Symborski is not alone in this process. He assembles as many as a dozen analysts from CNA and other organizations for an exercise, posting a researcher on each weapons system to collect data and observations. “It’s not just a matter of: ‘Hey, give me the hard drive when you’re done,’” he says. “There are a lot of subtleties and difficulties involved in capturing the data correctly.” Given the high level of cooperation needed on board, “I meet every ship’s responsible officers personally,” Symborski says, “even if I have to fly halfway around the world.”
Back on shore, Symborski and his colleagues compare recordings of the data available to scope operators to the actual GPS data gathered from the planes themselves. Wherever they spot inconsistencies, they can access a complete record of the data-link messages to track down the source. Though many problems persist, the operations researcher says: “I’ve had situations where we found an issue with the system, passed it to the system program office, and they were tremendously embarrassed and said, ‘My goodness, we’d better fix this right away.’ And literally within months there was a fix out in the fleet.”

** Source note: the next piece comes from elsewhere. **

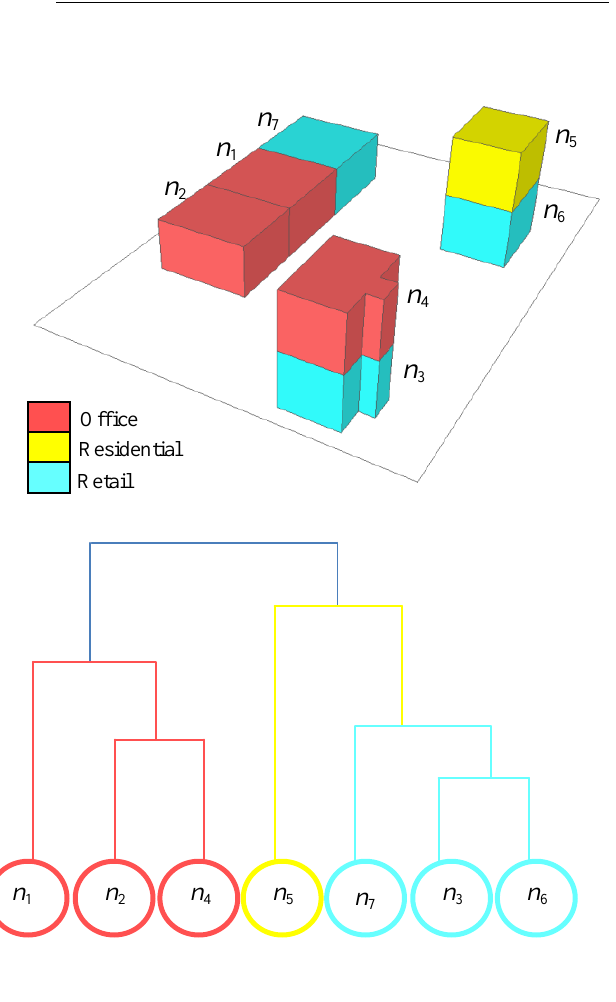
Figure 4. Dendrogram tree for 3D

For all of the problems solved, new ones appear each time defense contractors and the different armed services make advances in technology. “As systems become more and more networked, the problem gets bigger and bigger,” says Carla Barrett, a CNA research scientist who has specialized in interoperability for more than two decades. “Everybody knows their little pookah, but what they don’t understand is how it all works together to create something the warfighter can use,” she adds. “We’re often the only ones who can span that gap.”
So CNA has also used its deep data analyses as a lever for more systematic changes in interoperability. In the 1990s, the attention this research brought to the problem helped lead to the development of a new track-correlation algorithm that is now nearly universal in weapons systems in the U.S. and allied militaries. A decade later, as new problems proliferated with interactions among multiple data links and varying interpretations of this correlation standard, Barrett helped call the attention of the Chief of Naval Operations to the problem. She was asked to participate in a team to improve the rule sets for sharing and processing air-picture data among ships and aircraft. These changes were installed widely in the fleet.
The analysts who get close to this subject soon get caught up in the reality that what may seem like dry data links and algorithms are actually matters of life or death. Symborski even gets choked up when recalling a moment during a 2004 exercise at a U.S. Marine Corps Tactical Air Operations Center, when he first witnessed what had been multiple tracks correlating into one — the result of years of effort on an algorithm he helped develop. “The tracks you present to warfighters, they’re going to make decisions about whether to engage or not based on that data,” says Barrett. “That’s why most people who work on this stuff don’t sleep much.”